By January 26, 2011web-tech

My last post on email management generated some good backchannel discussion. My friend—and legal-tech consultant—Craig Bayer posted his methodology over here. Great information, for sure. And Ben Schorr, another tech consultant, posted his thoughts here. What's interesting about these various posts is that, while they differ slightly in approach, everyone's system focuses on getting things out the in-box.

Believe it or not, there are lawyers out there who keep every email they ever received in their in-box. This is not a good strategy, for lots of reasons.

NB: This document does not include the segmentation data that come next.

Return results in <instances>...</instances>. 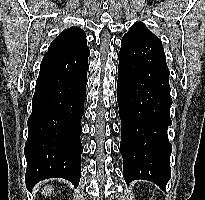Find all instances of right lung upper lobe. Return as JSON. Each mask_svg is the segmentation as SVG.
I'll use <instances>...</instances> for the list:
<instances>
[{
	"label": "right lung upper lobe",
	"instance_id": "1",
	"mask_svg": "<svg viewBox=\"0 0 205 200\" xmlns=\"http://www.w3.org/2000/svg\"><path fill=\"white\" fill-rule=\"evenodd\" d=\"M86 45L85 32L78 27H71L53 40L48 52H77L86 48Z\"/></svg>",
	"mask_w": 205,
	"mask_h": 200
}]
</instances>
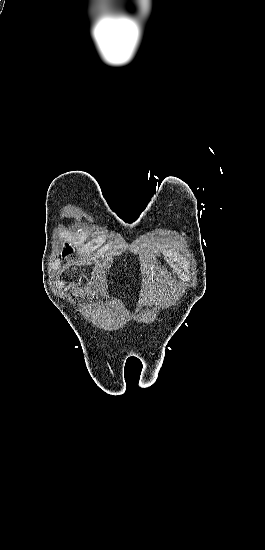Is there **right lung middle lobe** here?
Segmentation results:
<instances>
[{
    "label": "right lung middle lobe",
    "instance_id": "obj_1",
    "mask_svg": "<svg viewBox=\"0 0 265 550\" xmlns=\"http://www.w3.org/2000/svg\"><path fill=\"white\" fill-rule=\"evenodd\" d=\"M72 252H73L72 248H70V247L67 245V247H66V248L64 249V251H63V257H65L66 255H68L69 253H72Z\"/></svg>",
    "mask_w": 265,
    "mask_h": 550
}]
</instances>
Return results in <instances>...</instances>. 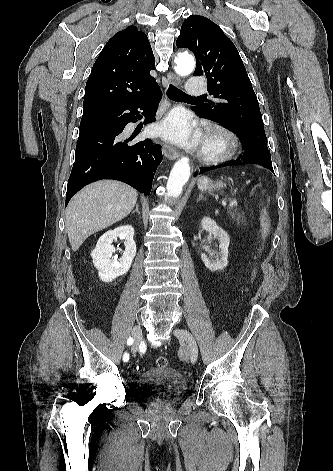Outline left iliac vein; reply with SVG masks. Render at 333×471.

So, back to our discussion. As I said, the first thing I do each morning (and periodically during the day) is to delete emails that I don't need to keep or act on. During this process I don't do anything other than delete. It makes me feel good, and it's easy to do.

Once I've deleted useless emails, I go back and flag emails that I plan to act on during the day. A flag means (to me) that responding will require some effort, or that I don't want to answer the email right away. I try to give thoughtful responses to my emails, and this is one way I increase the chances of doing that.

After I've flagged the emails I need to respond to later (or that need some other action), I turn to the emails that can be dealt with quickly. I work my way down the inbox, responding to those emails. Again, the fact that these all are dealt with quickly lets me build up momentum. If you want to be efficient it's best to learn how to “batch process,” which means to do similar tasks at the same time.

After I've responded to those emails, I file the emails that need filing. Then I scan the flagged emails to see if there are any in there that I'm now motivated to deal with. Usually, though, I take a break from email and turn to something else.

At the end of the day, I check my flagged emails to see if any are left. Sometimes I'm waiting on information to be able to respond so it's not unusual to have some flagged emails left over.

Anyone else have any tips they'd like to share about how they process their email?


P.S. If you appreciate these kinds of observations, you might want to read this as well.

3 Comments

  • Cass Tyson says:

    Looking for productivity enhancers, and found this. I swear, if I ever get so many emails I have to flag them at first pass then go through them a second time…well, I think that’s just too many darn emails.

    Mine are set to go direct to archive on reading. Anything not read or deleted or dealt with by the end of the day just gets marked as read and archived anyway.

  • I flag the items I defer and usually add a reminder time and date as well. Lately, I’ve taken to dragging emails to the Task bar to create a new Task when the email requires further action. I also recently started saving emails in a Folder marked “Email” in the client’s file folder on the server. Let’s face “search” in Outlook doesn’t work well anyway. It will be easier to find emails saved with the client’s other documents and information.

  • Terry Carter says:

    The key is the kind of triage you’re talking about. Get it in, prioritize it, deal with it ASAN (N=necessary, rather than P for “possible.”) And I must admit to using Gmail a lot for storage, meaning bunches and bunches of labels. With that I’m probably a bit of a hoarder, to your way of thinking about this.But for me personally, I’ve found that remaining relatively non-useful and unimportant to the rest of the world, along with spam filtering, has helped a lot in keeping my inbox manageable.I hope you don’t take that tack. I like your work too much.